For a lower budget, Lutron and Varilight are two well regarded products. Alternatively, get an incandescent fitting. Much cheaper.
 
all made in china - sold and resold - profit on profit makes them expensive
iPads and iPhones are made in China but the investment in product design and quality control is a complete contrast to a Temu tablet for $50.

Nothing wrong with China as a manufacturing base but suggesting a cheap Temu dimmer only differs from Lutron or Varilight indicates you haven't watched much Big Clive ;-)

The OP wants to dim some > £150 light fittings so they're clearly open to investing in quality.

 
I purchased three LED reading lights at less than half price (but still not cheap).

See attached PDF Volans 40P Twist.

They are not switched, but I would like to operate them with one of those touch type switches, one touch for on, then touch for off, or touch and hold to dim.

The description says they are dimmable, but on further research, it seems to suggest that a special dimmer is needed, see the attached PDF Dimmer 6018.

It does show a circuit drawing, not very well explained, and no suggestion as to the type of switch which is needed.

On top of that, they are very expensive.

Does any one know of a way to make this work, but at a much lower cost. I think if I just connected a dimmer switch directly it would probably end up with the LED flickering once it is dimmed
How about remote control ? Look on Ebay for Mi-Light, not expensive but work very well.
 
I'm only finding M-Light for RGB LED strip lights, would you have a link to the White Only type

Cheers
Nigel
Remote here : Mi Boxer CCT / DIMMER 2.4G 4 Zone wifi RF led strip Remote Controller 5050 2835 | eBay UK

Or this, also available in black: Mi light B1 4 Zone Wall Dimming Controller LED Strip Light | eBay UK

Or Pardon our interruption...

Mi-Light or Mi-Boxer, same thing.

Although not expensive these work really well, very smooth dimming down to barely on.
 
OP's problem is that the light he has has an electronic current control for the LED. This is indicated by the specs which show 10v to 30v input (for constant brightness)
Any dimmer connected to the 12v supply will be compensated as voltage falls.
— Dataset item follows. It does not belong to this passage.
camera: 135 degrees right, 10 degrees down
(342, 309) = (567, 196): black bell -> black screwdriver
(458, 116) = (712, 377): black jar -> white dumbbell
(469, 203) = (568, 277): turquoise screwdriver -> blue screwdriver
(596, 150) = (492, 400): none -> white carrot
It may dim if you can take the upply voltage below 10v but would I think be rather sensitive between dim and off. You would I suspect need to open up the fitting and gain connections to the LED bulb to reduce current with a dimmer.
Fit tissue paper or opaque plastic over the front or just cope with bright. ol'will
 
Constant current LED dimming…. A bit like the man asking directions in Ireland. If you want good, cost effective and reliable dimming. I wouldnkt start from there. There are some great dimmers, but mostly for whole house lighting systems like Lutron and Rako. The lesser dimmers either flicker, don’t dim much, are unreliable, or damage the LED, or any combination of that. Sorry.
 
In general LEDs are either on or off. The dimming effect is caused by varying the ratio between on or off, switched fast it fools the eyes into thinking the LEDs are dimmed.
That's why a simple current dimmer doesn't work and the more expensive Designed for the purpose LED dimmers do.
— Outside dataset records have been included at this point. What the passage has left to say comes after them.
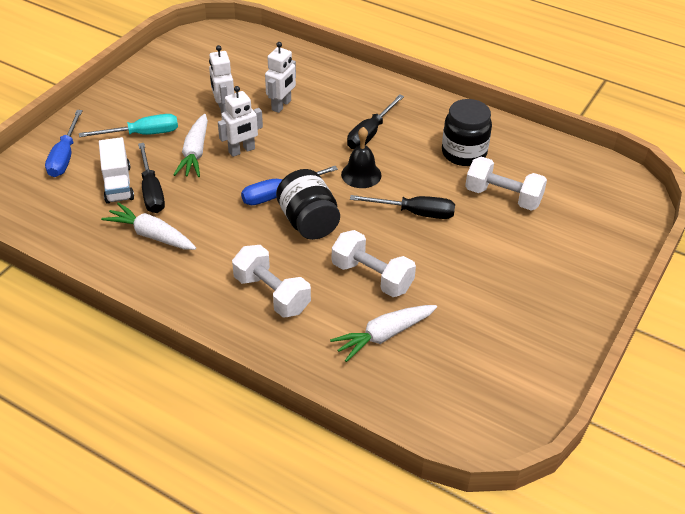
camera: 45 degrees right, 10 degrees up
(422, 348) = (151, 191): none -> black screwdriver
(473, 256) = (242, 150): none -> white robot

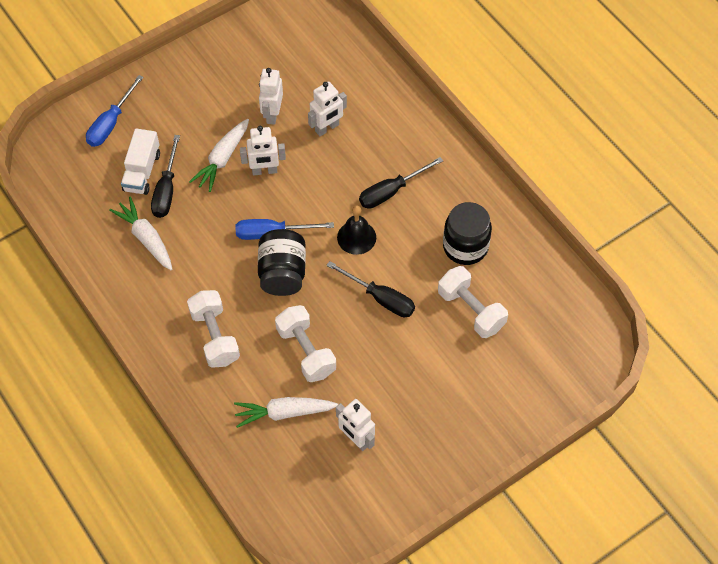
camera: 25 degrees right, 15 degrees up
(142, 134) = (187, 120): turquoise screwdriver -> none
(470, 333) = (356, 439): none -> white robot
This is the same effect as the old Cathode Ray Tube TVs, which were a flying dot of brightness across to the screen averaged by the eyes into a picture.
A dogs eye react quicker to light, they couldn't see a CRT tube picture, but they can see an LED screen / plasma screen because the dots that make up the screen are on for longer.
 
Those are for constant voltage or mains LEDs. The OPs LEDs have a built in transformer, or driver as LED tech likes to call them. You’re dimming the driver, not the bulb. That, on the spec I see now it says ‘Dimmer. Yes’ whether that means it already has a dimmer of some kind built in. It it’s mains level input, that is how it will be. If it requires you to buy a compatible driver, then you’ll also need to dim it.
 
The three touch type switches I ordered arrived today.
Connected the switch between the light and a 12 V battery.
One touch turned the light on. A second touch turned it off. Touch again to turn on, then touch and hold and the light gradually dimmed to practically off. Did not see any signs of flickering at any light intensity.
Hopefully thats it sorted.

Thanks for all the replies, I have learned a little bit more about LED lighting.

Cheers
Nigel
 
In general LEDs are either on or off. The dimming effect is caused by varying the ratio between on or off, switched fast it fools the eyes into thinking the LEDs are dimmed.
I would disagree with this statement. Assuming we are talking about the LED diode itself (not a fitting with driver) The current through the LED does dictate the brightness from dim to destruction bright. Try it if you have an LED diode as from a Christmas tree set and a variable resistor around 2000 ohms max on a 12v supply. Yes mark space ratio can be used to vary average current so brightness. (being more eficient)
Just another thought. LEDs do have a peculiar brightness versus voltage characteristic. Where around 3v is the voltage drop, any less voltage no current but any more voltage and you quickly get to destructive current. Hence current limiting is essential.